# Model 1897 Winchester



## Turner (Oct 7, 2005)

My dad gave me his Model 1897 Winchester Lever Action 12gauge. It shoots 2.5" shells, can any one tell me where I might be able to track some down (lead). I would like to take it to the field one time myself before I retire it to the wall.


----------



## RiveRat (Sep 19, 2004)

My Dad had a Winchester 97. It was a pump gun with an exposed hammer. Are you sure about the model number?


----------



## pennsyltucky (Oct 30, 2005)

my father had an old pump like that, but we always used low brass 2 3/4 shells. u cant reload em cuz it ruins the mouth of the shell. it surely raises the pressure in the chamber, thats why i only used rem game loads cheapos that only have 7500-8000 psi to begin with.

i believe it was a rem 1897 pump. beautiful old gun with a hammer for the firing mech.

it got stolen years ago....... people suck


----------



## pennsyltucky (Oct 30, 2005)

RiveRat said:


> My Dad had a Winchester 97. It was a pump gun with an exposed hammer. Are you sure about the model number?

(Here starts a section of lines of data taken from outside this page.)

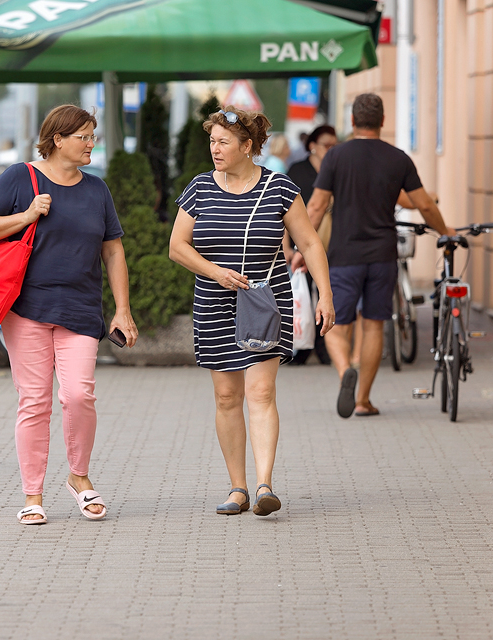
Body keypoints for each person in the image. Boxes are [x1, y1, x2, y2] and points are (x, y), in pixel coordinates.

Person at [0, 104, 138, 525]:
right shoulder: (18, 177)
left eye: (93, 136)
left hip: (80, 309)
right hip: (26, 308)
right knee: (35, 400)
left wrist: (123, 310)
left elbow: (112, 249)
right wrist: (26, 215)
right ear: (57, 139)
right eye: (83, 136)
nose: (90, 144)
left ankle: (78, 477)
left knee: (79, 395)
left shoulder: (97, 190)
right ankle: (33, 494)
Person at [169, 106, 334, 517]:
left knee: (261, 392)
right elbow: (177, 247)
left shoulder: (279, 188)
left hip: (263, 299)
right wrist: (215, 273)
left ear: (248, 146)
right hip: (214, 301)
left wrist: (325, 295)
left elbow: (310, 244)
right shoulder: (200, 188)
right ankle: (237, 488)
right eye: (212, 141)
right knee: (227, 397)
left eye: (223, 142)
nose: (215, 148)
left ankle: (264, 485)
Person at [303, 93, 451, 419]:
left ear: (353, 122)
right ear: (383, 122)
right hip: (383, 257)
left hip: (343, 255)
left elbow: (315, 207)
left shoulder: (335, 157)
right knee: (373, 327)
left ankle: (345, 374)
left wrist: (303, 249)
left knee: (337, 327)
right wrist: (445, 232)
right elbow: (424, 204)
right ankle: (363, 400)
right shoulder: (398, 159)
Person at [286, 124, 338, 366]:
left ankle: (325, 346)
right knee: (304, 293)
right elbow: (283, 211)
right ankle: (303, 348)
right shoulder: (298, 170)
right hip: (302, 243)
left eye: (334, 145)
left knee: (328, 293)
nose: (331, 149)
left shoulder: (337, 168)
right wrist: (287, 247)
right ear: (312, 146)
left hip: (333, 240)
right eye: (327, 145)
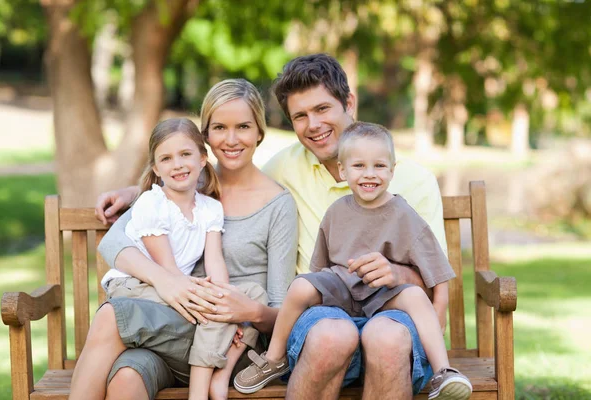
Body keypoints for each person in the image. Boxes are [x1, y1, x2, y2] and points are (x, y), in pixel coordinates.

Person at [96, 53, 449, 399]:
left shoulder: (413, 181)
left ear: (349, 103)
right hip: (307, 318)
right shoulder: (280, 168)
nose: (313, 125)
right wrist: (144, 191)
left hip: (382, 314)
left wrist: (395, 274)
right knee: (330, 335)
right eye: (300, 116)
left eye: (323, 109)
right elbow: (226, 170)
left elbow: (434, 277)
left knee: (385, 340)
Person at [71, 79, 297, 400]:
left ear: (260, 131)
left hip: (229, 343)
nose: (231, 139)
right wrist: (167, 281)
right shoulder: (184, 180)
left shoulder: (278, 204)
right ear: (204, 137)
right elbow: (112, 244)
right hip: (169, 327)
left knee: (111, 317)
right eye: (219, 127)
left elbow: (279, 308)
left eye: (244, 126)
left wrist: (246, 312)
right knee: (126, 379)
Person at [234, 122, 472, 400]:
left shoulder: (403, 214)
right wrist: (317, 290)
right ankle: (273, 358)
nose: (369, 174)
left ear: (393, 170)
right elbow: (320, 269)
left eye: (379, 166)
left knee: (416, 298)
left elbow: (437, 271)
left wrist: (439, 313)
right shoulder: (336, 211)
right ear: (343, 170)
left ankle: (444, 372)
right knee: (300, 285)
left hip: (384, 294)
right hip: (342, 289)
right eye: (359, 166)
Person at [99, 117, 270, 400]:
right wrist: (211, 303)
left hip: (177, 288)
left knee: (253, 296)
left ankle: (220, 378)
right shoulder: (152, 203)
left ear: (203, 159)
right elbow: (166, 269)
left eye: (185, 154)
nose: (177, 164)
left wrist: (227, 300)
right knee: (210, 309)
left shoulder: (210, 208)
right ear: (156, 168)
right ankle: (199, 394)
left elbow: (215, 260)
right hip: (137, 287)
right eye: (166, 158)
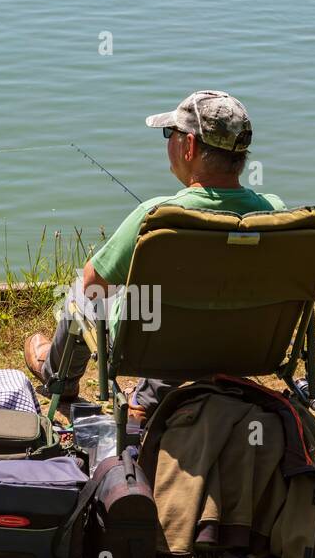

guess i shoulda read the next post first


----------



## jhegg (May 29, 2004)

You probably have a Winchester Model 1887. It was made in 12 gauge and 10 gauge and manufactured from 1887 to 1901, at which time it was replaced by the Model 1901 (which was made in 10 gauge only).


----------



## Turner (Oct 7, 2005)

Yes, I stand corrected it is a model 1887. Just took a couple of pics of it but I am having trouble posting them right now.


----------



## Springer (Dec 21, 2004)

Cabela's has 2.5" shells. I'm not sure if they stock them but I know you can order them because a friend has some that he used for Dog training this summer.


----------